Yes, Charlie does realize and admit that his erratic behavior was damaging. However, it was only damaging to himself and his career. His re-emergence onto TV is a reflection of the industry’s recognition of Charlie’s inherent comedic talents and strong fan base. After all, partying with hookers is not the worst thing a public figure has done while still maintaining their standing; just ask ex-Washington Mayor Marion Barry, Jack Nicholson, Warren Beatty and a host of other actors, singers and politicians.
In his interview with Access Hollywood, Charlie admitted he “can be a complete screw up”, but thinks that he can and should be forgiven. He has decided to move on and learn from it all. However, he also commented that some people have said that they’re bored with his “learning from it.” Fans want him to move on and be Charlie, the loveable, charming scamp his characters and personality exemplify.
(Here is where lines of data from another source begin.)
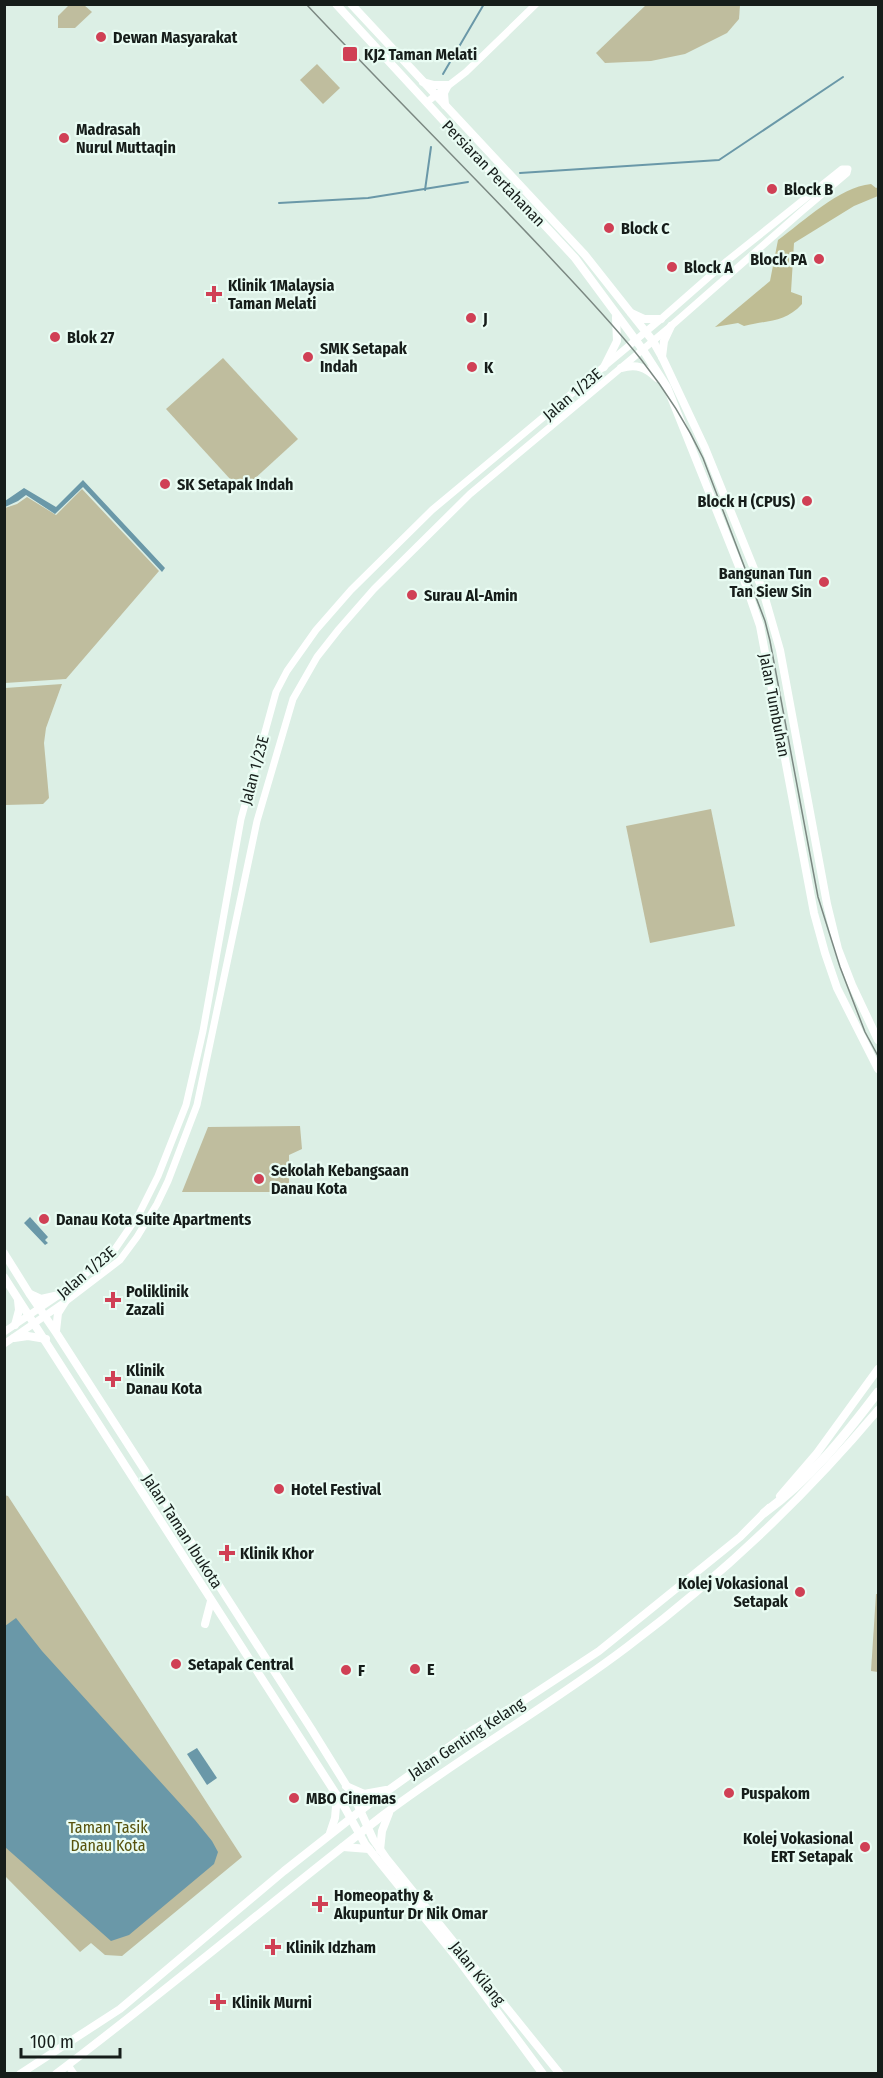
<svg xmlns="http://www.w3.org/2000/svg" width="883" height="2078" font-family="'Fira Sans Condensed',sans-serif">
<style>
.green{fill:#bfbd9e}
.forest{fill:#bfbd94}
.water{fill:#6a98a8}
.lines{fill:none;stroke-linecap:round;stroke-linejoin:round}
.stream{stroke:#6a98a8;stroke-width:2}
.tertiary{stroke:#fff;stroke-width:7}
.secondary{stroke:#fff;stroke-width:8}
.primary{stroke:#fff;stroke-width:8}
.motorway{stroke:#fff;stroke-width:9}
.tram{stroke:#7b8882;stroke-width:1.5}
.poi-dot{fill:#d04055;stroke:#e9fcf3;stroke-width:2}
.labels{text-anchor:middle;stroke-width:4.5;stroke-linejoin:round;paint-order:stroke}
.poi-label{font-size:16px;font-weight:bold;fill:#161d1a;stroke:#e9fcf3;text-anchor:start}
.street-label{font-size:16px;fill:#161d1a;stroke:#e9fcf3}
.park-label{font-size:16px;fill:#57520c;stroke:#e9fcf3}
</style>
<rect width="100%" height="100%" fill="#dcefe5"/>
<g class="green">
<polygon points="647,4 740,5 739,19 727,33 685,54 651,61 605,63 596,53"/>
<polygon points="69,5 84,5 92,12 75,28 58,28 58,16"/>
<polygon points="317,64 340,88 323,104 300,80"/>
<polygon points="223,358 298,439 241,491 166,409"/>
<polygon points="82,489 159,571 66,679 5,683 5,508 17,504 27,497 56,515"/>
<polygon points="62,684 46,728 44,743 49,798 43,804 5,805 5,688"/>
<polygon points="711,809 735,926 650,943 626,826"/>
<polygon points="300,1126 302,1149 289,1155 289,1192 182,1192 208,1127"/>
<polygon points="4,1495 8,1496 242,1857 122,1956 105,1955 91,1943 80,1952 5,1876"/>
<polygon points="876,1594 878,1594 878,1672 871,1671"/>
</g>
<path class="forest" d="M871 184 876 188 878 187V196L854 206 794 243 791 292 802 296V304C785 323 767 320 744 326L738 323 715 327 770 281 778 240C803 222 839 187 871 184Z"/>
<g class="water">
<polygon points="83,480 165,568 162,572 83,487 55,514 26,495 18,501 5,507 5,501 24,488 56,507"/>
<polygon points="30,1217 48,1237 45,1240 48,1243 45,1245 24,1223"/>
<polygon points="16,1618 42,1651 195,1820 212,1841 218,1852 214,1864 129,1935 111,1941 5,1847 5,1626"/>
<polygon points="197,1748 217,1778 207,1785 187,1754"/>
</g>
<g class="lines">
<g class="stream">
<polyline points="443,74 484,4"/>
<polyline points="520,173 719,160 843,77"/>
<polyline points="425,190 431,147"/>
<polyline points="279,203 368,198 468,182"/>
</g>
<g class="tertiary">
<polyline points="427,102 466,72 536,4"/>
<polyline points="4,1332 59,1295 113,1252 139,1214 158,1176 186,1105 203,1031 241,819 276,692 287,671 316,630 351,590 432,510 661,319 727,261 842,169 848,169 847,173 802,211 671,326 470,494 374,589 339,629 317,657 293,699 257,821 197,1105 168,1181 157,1204 137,1237 120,1260 65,1302 4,1344"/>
<polyline points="68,2065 74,2074"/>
</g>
<g class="secondary">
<polyline points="336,4 485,166 523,202 575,258 643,350 667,387 742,574 760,626 814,913 825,953 837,988 878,1069"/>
<polyline points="351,4 585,255 653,341 662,357 705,448 763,591 780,650 827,904 838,949 852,985 878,1040"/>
<polyline points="423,82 434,85 448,85 444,93 445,105"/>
<polyline points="631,313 644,319 661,319"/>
<polyline points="662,357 664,341 671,326"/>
<polyline points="604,367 617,341 616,317"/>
<path d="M621 368C637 364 645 367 657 378"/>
<polyline points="4,1253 29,1293 57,1334 312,1730 356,1801 373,1839 386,1858 560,2074"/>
<polyline points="4,1277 345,1808 365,1844 461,1963 543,2074"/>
<polyline points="30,1294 41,1299 59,1295"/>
<polyline points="15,1325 19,1310 18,1300"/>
<polyline points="56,1331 58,1313 65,1302"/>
<polyline points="14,1338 28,1336 46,1339"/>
<polyline points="205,1624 211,1601"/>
</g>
<g class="primary">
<polyline points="780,1496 817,1453 878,1369"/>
<polyline points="346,1786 364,1794 386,1790"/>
<polyline points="330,1833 335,1818 337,1795"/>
<polyline points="343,1847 369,1849"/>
<polyline points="380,1850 382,1831 389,1813"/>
<polyline points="20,2074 120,2009 284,1871 369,1804 471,1731 526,1699 599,1651 740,1537 769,1508"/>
<path d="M56 2074C167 1990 273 1901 382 1816 461 1756 548 1707 627 1647 720 1577 804 1498 878 1410"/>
</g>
<path class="motorway" d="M764 1513C810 1479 844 1437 878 1392"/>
<path class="tram" d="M306 4C385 88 467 169 546 253 608 320 663 374 703 458L765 621 770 641 818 897 840 967 865 1032 878 1056"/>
</g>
<g class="poi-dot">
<circle cx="101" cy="37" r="6"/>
<rect x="342" y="46" width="16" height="16" rx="3"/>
<circle cx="64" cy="138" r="6"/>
<circle cx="772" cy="189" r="6"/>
<circle cx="609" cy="228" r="6"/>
<circle cx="819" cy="259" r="6"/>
<circle cx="672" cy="267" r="6"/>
<path d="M211 285h6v6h6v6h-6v6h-6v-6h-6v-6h6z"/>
<circle cx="471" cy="318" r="6"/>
<circle cx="55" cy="337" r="6"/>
<circle cx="308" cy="357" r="6"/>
<circle cx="472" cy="367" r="6"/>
<circle cx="165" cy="484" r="6"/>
<circle cx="807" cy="501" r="6"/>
<circle cx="824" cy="582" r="6"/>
<circle cx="412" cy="595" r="6"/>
<circle cx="259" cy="1179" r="6"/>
<circle cx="44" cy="1219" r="6"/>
<path d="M110 1291h6v6h6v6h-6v6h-6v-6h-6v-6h6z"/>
<path d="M110 1370h6v6h6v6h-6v6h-6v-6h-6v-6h6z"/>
<circle cx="279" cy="1489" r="6"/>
<path d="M224 1544h6v6h6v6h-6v6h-6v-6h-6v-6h6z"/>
<circle cx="800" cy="1592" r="6"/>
<circle cx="176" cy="1664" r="6"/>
<circle cx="415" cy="1669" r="6"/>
<circle cx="346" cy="1670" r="6"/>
<circle cx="729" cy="1793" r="6"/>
<circle cx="294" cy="1798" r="6"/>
<circle cx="865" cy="1847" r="6"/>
<path d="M317 1895h6v6h6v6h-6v6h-6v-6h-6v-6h6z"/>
<path d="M270 1938h6v6h6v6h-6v6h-6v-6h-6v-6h6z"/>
<path d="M215 1993h6v6h6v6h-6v6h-6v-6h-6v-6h6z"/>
</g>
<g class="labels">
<g class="poi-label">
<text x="113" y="43">Dewan Masyarakat</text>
<text x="364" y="60">KJ2 Taman Melati</text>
<text x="76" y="135">Madrasah<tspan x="76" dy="18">Nurul Muttaqin</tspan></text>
<text x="784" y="195">Block B</text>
<text x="621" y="234">Block C</text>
<text x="807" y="265" text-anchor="end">Block PA</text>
<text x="684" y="273">Block A</text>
<text x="228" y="291">Klinik 1Malaysia<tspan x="228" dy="18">Taman Melati</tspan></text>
<text x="483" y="324">J</text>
<text x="67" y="343">Blok 27</text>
<text x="320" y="354">SMK Setapak<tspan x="320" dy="18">Indah</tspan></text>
<text x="484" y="373">K</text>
<text x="177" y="490">SK Setapak Indah</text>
<text x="795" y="507" text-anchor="end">Block H (CPUS)</text>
<text x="812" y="579" text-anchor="end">Bangunan Tun<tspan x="812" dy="18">Tan Siew Sin</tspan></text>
<text x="424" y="601">Surau Al-Amin</text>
<text x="271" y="1176">Sekolah Kebangsaan<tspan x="271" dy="18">Danau Kota</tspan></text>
<text x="56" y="1225">Danau Kota Suite Apartments</text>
<text x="126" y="1297">Poliklinik<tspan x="126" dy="18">Zazali</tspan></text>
<text x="126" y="1376">Klinik<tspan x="126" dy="18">Danau Kota</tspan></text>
<text x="291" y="1495">Hotel Festival</text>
<text x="240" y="1559">Klinik Khor</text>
<text x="788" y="1589" text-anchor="end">Kolej Vokasional<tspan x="788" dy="18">Setapak</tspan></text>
<text x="188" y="1670">Setapak Central</text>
<text x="427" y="1675">E</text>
<text x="358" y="1676">F</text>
<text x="741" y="1799">Puspakom</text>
<text x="306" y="1804">MBO Cinemas</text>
<text x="853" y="1844" text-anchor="end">Kolej Vokasional<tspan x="853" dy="18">ERT Setapak</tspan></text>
<text x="334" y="1901">Homeopathy &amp;<tspan x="334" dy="18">Akupuntur Dr Nik Omar</tspan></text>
<text x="286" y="1953">Klinik Idzham</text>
<text x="232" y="2008">Klinik Murni</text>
</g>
<g class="street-label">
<text transform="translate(494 173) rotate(46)" y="6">Persiaran Pertahanan</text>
<text transform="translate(572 394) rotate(-40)" y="6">Jalan 1/23E</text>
<text transform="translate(775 705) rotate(79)" y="6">Jalan Tumbuhan</text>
<text transform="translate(254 770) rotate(-75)" y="6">Jalan 1/23E</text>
<text transform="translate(86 1272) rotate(-40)" y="6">Jalan 1/23E</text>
<text transform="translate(183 1531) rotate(57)" y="6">Jalan Taman Ibukota</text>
<text transform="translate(466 1738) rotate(-33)" y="6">Jalan Genting Kelang</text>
<text transform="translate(478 1973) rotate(51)" y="6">Jalan Kilang</text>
</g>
<g class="park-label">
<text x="108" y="1833">Taman Tasik<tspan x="108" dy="18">Danau Kota</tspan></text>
</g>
</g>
<rect width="883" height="2078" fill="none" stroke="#161d1a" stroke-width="12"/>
<path d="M21 2048v9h99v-9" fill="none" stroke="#161d1a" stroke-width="3"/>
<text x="30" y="2048" font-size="18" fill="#161d1a" stroke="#e9fcf3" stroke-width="4.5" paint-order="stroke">100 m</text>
</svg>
As to his 21-date ‘Violent Torpedo of Truth Tour’, he admits that was a misguided venture. When asked what he learned subsequent to his Two and a Half cancellation, Charlie said the lesson was “…stick to what you know…” He also conceded that booking a 21-city tour with no act is not the way to go.
If there is one thing everybody knows about Hollywood and TV, it is that the bad boy image and excessive behavior are not deal breakers. The ability to get back on your feet and deliver what the audience wants is the important thing. It remains to be seen whether Charlie can pull it off, but the bets are in that Charlie will have no problem bringing his talents and charm to the table once again.